Do Brain Training games really work?

The Brain Training concept is supposedly this. Playing specific games is akin to physical exercise for your Brain. By playing such games you are exercising your Brain, and thus improving it, and keeping it sharp and in tip top shape.

Over the years there have been various studies that suggest “Nope, it does not work like that”. Then up pops some paper that appears to conflict with that and finds what appears to be some evidence that there just might be something to it. So what is the truth?

Part of the criticism of many small studies is that the number of people involved was too small, and also the period of time that their players used brain training was not long enough, to reach a decisive robust conclusion. In the context of the Brain Training question, that just changed. The results of a new study have just been published within the Journal of Experimental Psychology. The title of the published paper is one that gives the game away regarding their conclusion: “Brain training habits are not associated with generalized benefits to cognition: An online study of over 1000 “brain trainers”.

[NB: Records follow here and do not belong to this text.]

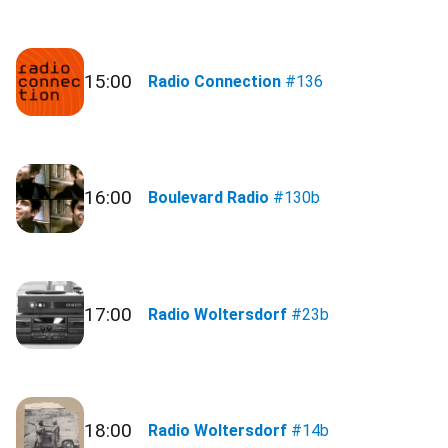
15:00
Radio Connection
#136
16:00
Boulevard Radio
#130b
17:00
Radio Woltersdorf
#23b
18:00
Radio Woltersdorf
#14b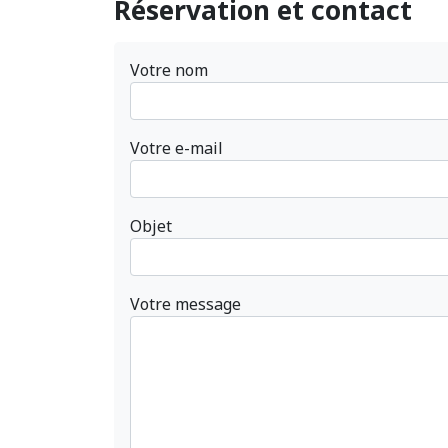
Réservation et contact
Votre nom
Votre e-mail
Objet
Votre message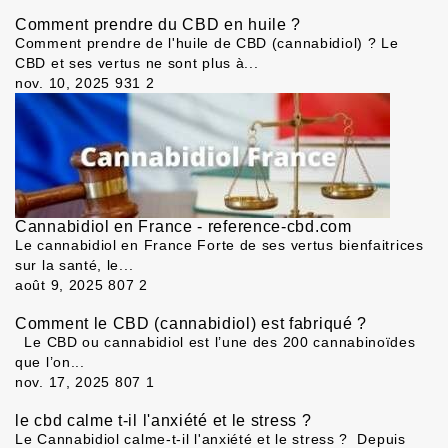
Comment prendre du CBD en huile ?
Comment prendre de l'huile de CBD (cannabidiol) ? Le
CBD et ses vertus ne sont plus à...
nov. 10, 2025
931
2
Cannabidiol en France - reference-cbd.com
Le cannabidiol en France Forte de ses vertus bienfaitrices
sur la santé, le...
août 9, 2025
807
2
Comment le CBD (cannabidiol) est fabriqué ?
Le CBD ou cannabidiol est l’une des 200 cannabinoïdes
que l’on...
nov. 17, 2025
807
1
le cbd calme t-il l'anxiété et le stress ?
Le Cannabidiol calme-t-il l'anxiété et le stress ? Depuis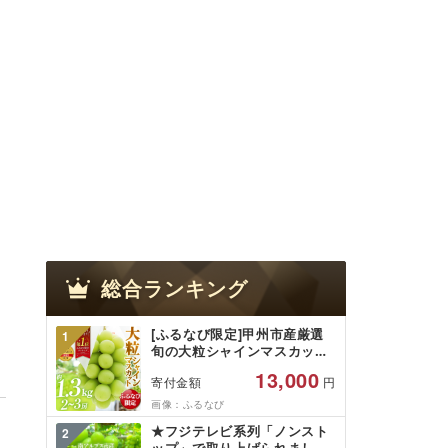
総合ランキング
[ふるなび限定]甲州市産厳選
1
旬の大粒シャインマスカット
約1.3kg 2〜3房[2026年発送]
13,000
寄付金額
円
(MG)B12-472 FN-Limited-
VO シャインマスカット フル
画像：ふるなび
ーツ
★フジテレビ系列「ノンスト
2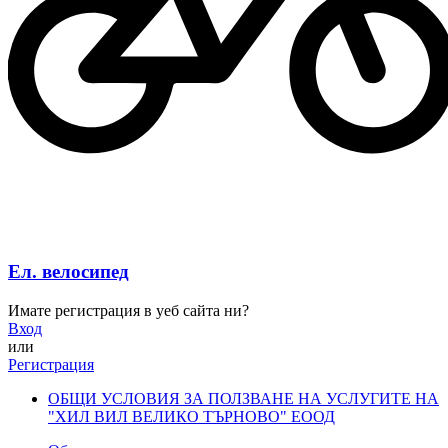
Ел. велосипед
Имате регистрация в уеб сайта ни?
Вход
или
Регистрация
ОБЩИ УСЛОВИЯ ЗА ПОЛЗВАНЕ НА УСЛУГИТЕ НА
"ХИЛ ВИЛ ВЕЛИКО ТЪРНОВО" ЕООД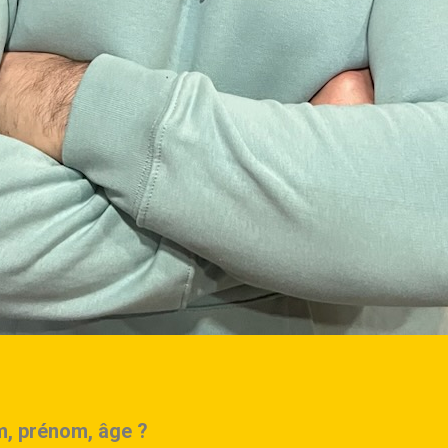
, prénom, âge ?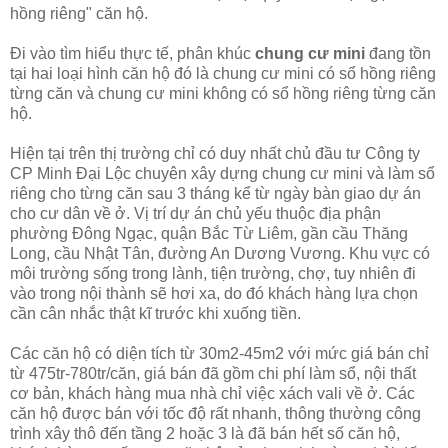
hồng riêng" căn hộ.
Đi vào tìm hiểu thực tế, phân khúc
chung cư mini
đang tồn
tại hai loại hình căn hộ đó là chung cư mini có sổ hồng riêng
từng căn và chung cư mini không có sổ hồng riêng từng căn
hộ.
Hiện tại trên thị trường chỉ có duy nhất chủ đầu tư Công ty
CP Minh Đại Lộc chuyên xây dựng chung cư mini và làm sổ
riêng cho từng căn sau 3 tháng kể từ ngày bàn giao dự án
cho cư dân về ở. Vị trí dự án chủ yếu thuộc địa phận
phường Đông Ngạc, quận Bắc Từ Liêm, gần cầu Thăng
Long, cầu Nhật Tân, đường An Dương Vương. Khu vực có
môi trường sống trong lành, tiện trường, chợ, tuy nhiên đi
vào trong nội thành sẽ hơi xa, do đó khách hàng lựa chọn
cần cân nhắc thật kĩ trước khi xuống tiền.
Các căn hộ có diện tích từ 30m2-45m2 với mức giá bán chỉ
từ 475tr-780tr/căn, giá bán đã gồm chi phí làm sổ, nội thất
cơ bản, khách hàng mua nhà chỉ việc xách vali về ở. Các
căn hộ được bán với tốc độ rất nhanh, thông thường công
trình xây thô đến tầng 2 hoặc 3 là đã bán hết số căn hộ,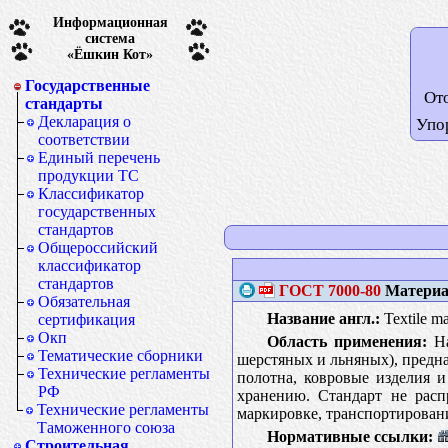
Информационная
система
«Ёшкин Кот»
Государственные
От
стандарты
Декларация о
Упо
соответствии
Единый перечень
продукции ТС
Классификатор
государственных
стандартов
Общероссийский
классификатор
стандартов
ГОСТ
7000-80
Материал
Обязательная
Название англ.:
Textile ma
сертификация
Окп
Область применения:
На
Тематические сборники
шерстяных и льняных), предна
Технические регламенты
полотна, ковровые изделия и
РФ
хранению. Стандарт не расп
Технические регламенты
маркировке, транспортирова
Таможенного союза
Нормативные ссылки:
Строительная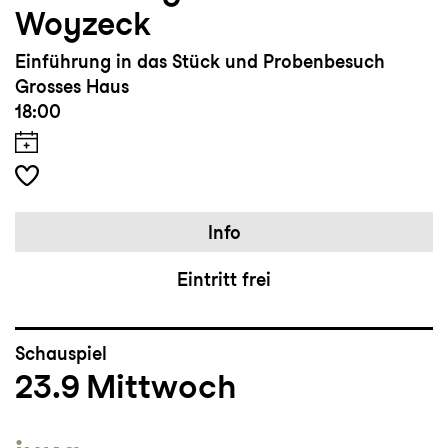
Woyzeck
Einführung in das Stück und Probenbesuch
Grosses Haus
18:00
Info
Eintritt frei
Schauspiel
23.9
Mittwoch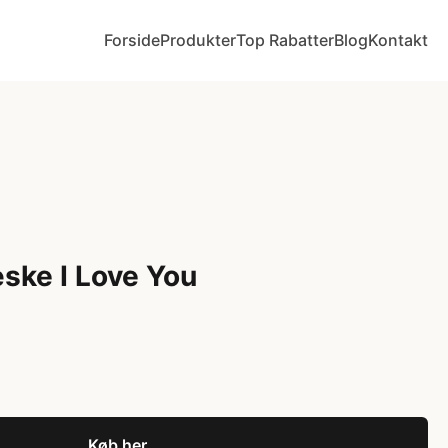
Forside
Produkter
Top Rabatter
Blog
Kontakt
ske I Love You
Køb her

They do make a point of pointing out the problem with the answer not being previously known due to the serious flaws within many previous studies …

the literature is replete with studies that use ill-defined criteria for establishing transferable improvements to cognition, often using single training and outcome measures with small samples

As you might perhaps anticipate, they have addressed that problem within their study.

What exactly did they do?

They ran a large-scale study that involved a rather diverse set of over 1,000 participants. To be a tad more precise, they recruited over 8,000 via Cambridge Brain Sciences, and from that group they found that just over 1,000 of them actively used brain training games, and some had been doing so for as long as five years.

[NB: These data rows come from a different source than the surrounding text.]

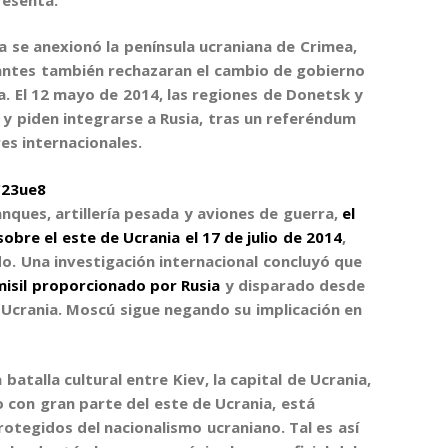
a se anexionó la península ucraniana de Crimea
,
antes también rechazaran el cambio de gobierno
a
.
El 12 mayo de 2014, las regiones de Donetsk y
y piden integrarse a Rusia, tras un referéndum
s internacionales.
C23ue8
anques, artillería pesada y aviones de guerra,
el
sobre el este de Ucrania el 17 de julio de 2014
,
o. Una investigación internacional concluyó que
misil proporcionado por Rusia
y disparado desde
n Ucrania. Moscú sigue negando su implicación en
batalla cultural entre Kiev
, la capital de Ucrania,
o con gran parte del este de Ucrania, está
otegidos del nacionalismo ucraniano. Tal es así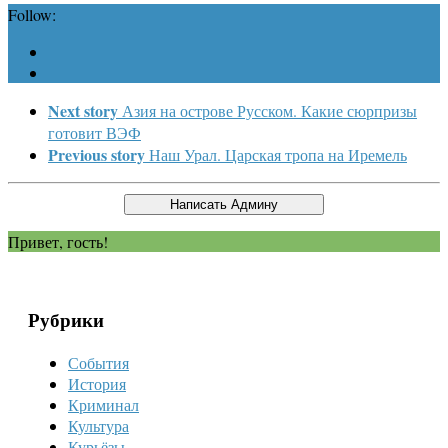
Follow:
Next story
Азия на острове Русском. Какие сюрпризы
готовит ВЭФ
Previous story
Наш Урал. ​​Царская тропа на Иремель
Привет, гость!
Рубрики
События
История
Криминал
Культура
Курьёзы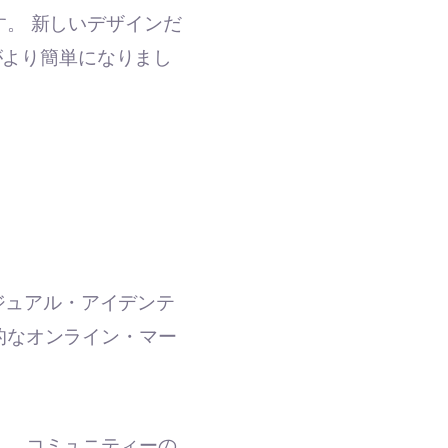
。 新しいデザインだ
がより簡単になりまし
ジュアル・アイデンテ
的なオンライン・マー
し、コミュニティーの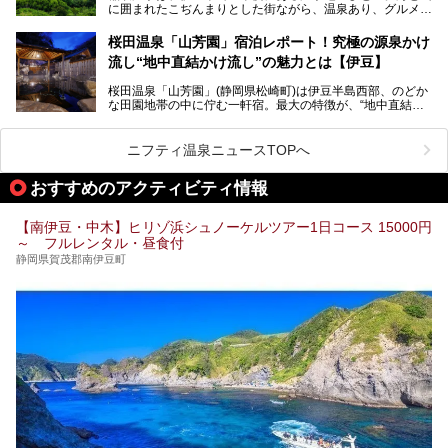
に囲まれたこぢんまりとした街ながら、温泉あり、グルメあ
───
り、見どころも多彩にあり、と魅力たっぷりの場所です。東
提供元：株式会社カトープレジャーグループ【PR】
京からは約2時間30分、直通電車もありアクセスしやすいの
この記事はプレジャーリゾート 伊豆赤沢温泉のPR記事で
桜田温泉「山芳園」宿泊レポート！究極の源泉かけ
もうれしいところ。
す。
流し“地中直結かけ流し”の魅力とは【伊豆】
この記事では、稲取温泉での宿泊におすすめの宿や日帰りで
桜田温泉「山芳園」(静岡県松崎町)は伊豆半島西部、のどか
入れる温泉施設、チェックしたい観光スポットやアクティビ
な田園地帯の中に佇む一軒宿。最大の特徴が、“地中直結か
ティなどを一挙にまとめピックアップ。伊豆稲取温泉を訪れ
け流し”と呼ばれるこの宿独自の湯使い(温泉供給方法)です。
る際の参考にしてくださいね！
地下に眠る源泉を加水・加温・消毒無し、さらには途中過程
で空気にも触れさせることなく浴槽まで提供。「究極の源泉
ニフティ温泉ニュースTOPへ
かけ流し」と言っても決して過言ではありません。
今回、桜田温泉「山芳園」の“温泉”を中心に、その魅力を詳
おすすめのアクティビティ情報
細レポート。また口コミの評判も非常に高い宿であり、客室
や食事も併せて徹底紹介します！
【南伊豆・中木】ヒリゾ浜シュノーケルツアー1日コース 15000円
～ フルレンタル・昼食付
静岡県賀茂郡南伊豆町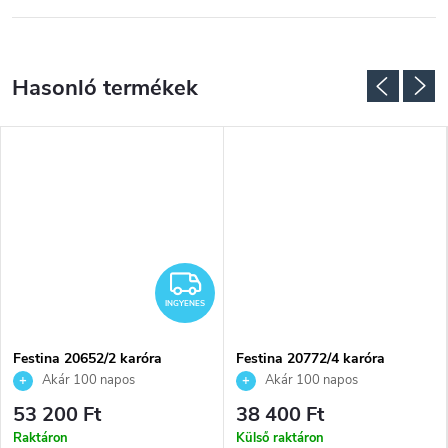
NGYENES
INGYENES
INGYENES
Festina 20652/2 karóra
Festina 20772/4 karóra
Akár 100 napos
Akár 100 napos
visszaküldési lehetőség. Hivatalos
visszaküldési lehetőség. Hivatalos
53 200 Ft
38 400 Ft
márkakereskedő.
márkakereskedő.
Raktáron
Külső raktáron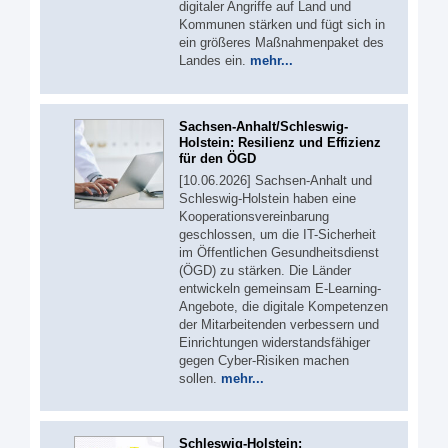
digitaler Angriffe auf Land und
Kommunen stärken und fügt sich in
ein größeres Maßnahmenpaket des
Landes ein.
mehr...
Sachsen-Anhalt/Schleswig-
Holstein: Resilienz und Effizienz
für den ÖGD
[10.06.2026] Sachsen-Anhalt und
Schleswig-Holstein haben eine
Kooperationsvereinbarung
geschlossen, um die IT-Sicherheit
im Öffentlichen Gesundheitsdienst
(ÖGD) zu stärken. Die Länder
entwickeln gemeinsam E-Learning-
Angebote, die digitale Kompetenzen
der Mitarbeitenden verbessern und
Einrichtungen widerstandsfähiger
gegen Cyber-Risiken machen
sollen.
mehr...
Schleswig-Holstein: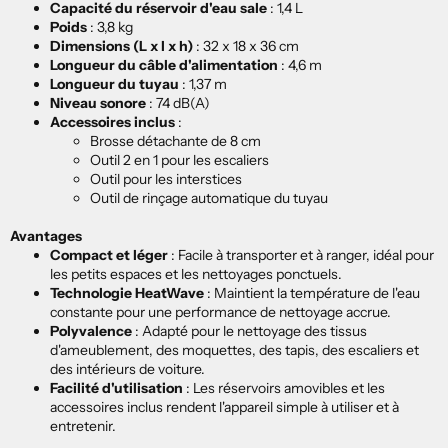

Capacité du réservoir d'eau sale
:
1,4 L
Poids
:
3,8 kg
Dimensions (L x l x h)
:
32 x 18 x 36 cm
Longueur du câble d'alimentation
:
4,6 m
Longueur du tuyau
:
1,37 m
Niveau sonore
:
74 dB(A)
Accessoires inclus
:
Brosse détachante de 8 cm
Outil 2 en 1 pour les escaliers
Outil pour les interstices
Outil de rinçage automatique du tuyau
Avantages
Compact et léger
:
Facile à transporter et à ranger, idéal pour
les petits espaces et les nettoyages ponctuels.
Technologie HeatWave
:
Maintient la température de l'eau
constante pour une performance de nettoyage accrue.
Polyvalence
:
Adapté pour le nettoyage des tissus
d'ameublement, des moquettes, des tapis, des escaliers et
des intérieurs de voiture.
Facilité d'utilisation
:
Les réservoirs amovibles et les
accessoires inclus rendent l'appareil simple à utiliser et à
entretenir.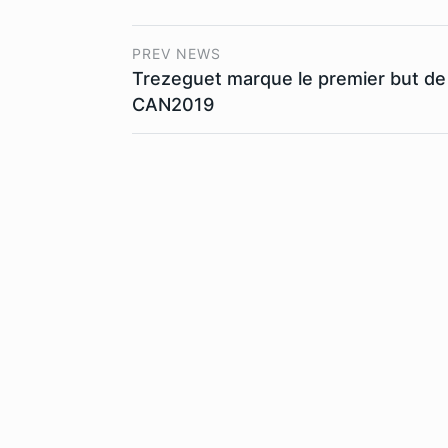
PREV NEWS
Trezeguet marque le premier but de 
CAN2019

In other words, with many people who don’t play such games, and many who did, they could compare their general cognitive skills. My guess is that the folks who liked playing games would have had fun being measured via memory exercises, spatial reasoning tasks, pattern-finding puzzles, and strategy challenges.

What Did they find?

Well yes, you already know, but here it is in their own words …

We found no association between any measure of cognitive functioning and whether participants were currently “brain training” or not, even for the most committed brain trainers. Duration of brain training also showed no relationship with any cognitive performance measure. This result was the same regardless of participant age, which brain training program they used, or whether they expected brain training to work.

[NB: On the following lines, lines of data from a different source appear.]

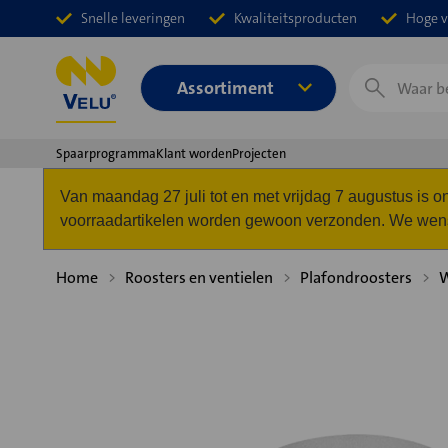
Snelle leveringen
Kwaliteitsproducten
Hoge v
Zoeken
Assortiment
Spaarprogramma
Klant worden
Projecten
Van maandag 27 juli tot en met vrijdag 7 augustus is
voorraadartikelen worden gewoon verzonden. We wense
Home
Roosters en ventielen
Plafondroosters
W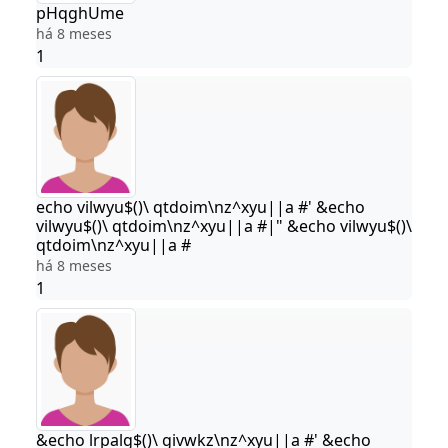
pHqghUme
há 8 meses
1
echo vilwyu$()\ qtdoim\nz^xyu||a #' &echo
vilwyu$()\ qtdoim\nz^xyu||a #|" &echo vilwyu$()\
qtdoim\nz^xyu||a #
há 8 meses
1
&echo lrpalg$()\ givwkz\nz^xyu||a #' &echo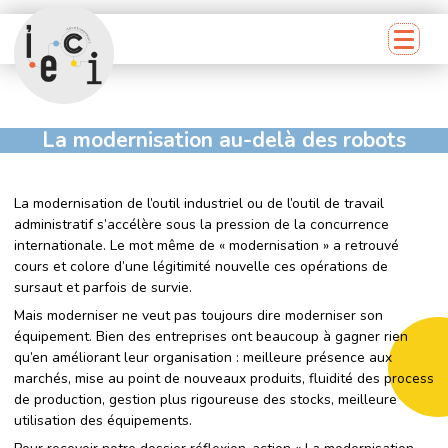
La modernisation au-delà des robots
La modernisation de l’outil industriel ou de l’outil de travail
administratif s’accélère sous la pression de la concurrence
internationale. Le mot même de « modernisation » a retrouvé
cours et colore d’une légitimité nouvelle ces opérations de
sursaut et parfois de survie.
Mais moderniser ne veut pas toujours dire moderniser son
équipement. Bien des entreprises ont beaucoup à gagner rien
qu’en améliorant leur organisation : meilleure présence aux
marchés, mise au point de nouveaux produits, fluidité des process
de production, gestion plus rigoureuse des stocks, meilleure
utilisation des équipements.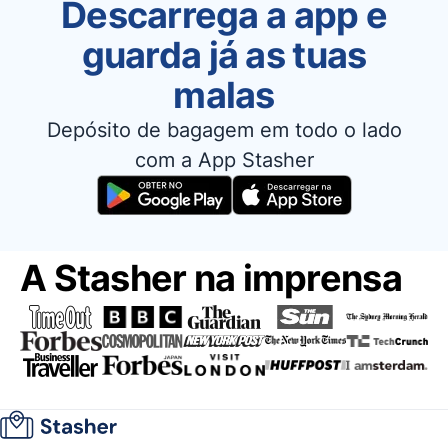
Descarrega a app e
guarda já as tuas
malas
Depósito de bagagem em todo o lado
com a App Stasher
A Stasher na imprensa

In other words, those using Brain Training games had no measurable improvement in any brain function when compared to those that did not use them.

To use the precise words of the lead author of the study, Bobby Stojanoski, a cognitive neuroscientist at Western University in Ontario …

“No matter how we sliced the data, we were unable to find any evidence that brain training was associated with cognitive abilities,”

Rather obviously there is a vast industry out there flogging Brain Training games on the false assumption that these games will improve your brain, so this study is a huge kick in the teeth for the entire business model behind all of that.

Is there any Benefit at all from Brain Training games?

In one sense yes. If you play a specific game, and keep on practising that game, your skill at playing that specific game improves. Over time you become very very good at playing it. Well yes, I’m not speaking in theory, that has been my personal experience. However, if you then pickup a new game, then unless the games are very very similar, you are back to starting from scratch. In other words, practising with such games does enable you to become good at playing such games, but sadly it does not enhance your general cognitive skills. If it did, then I along with several others, should by now have become superhero.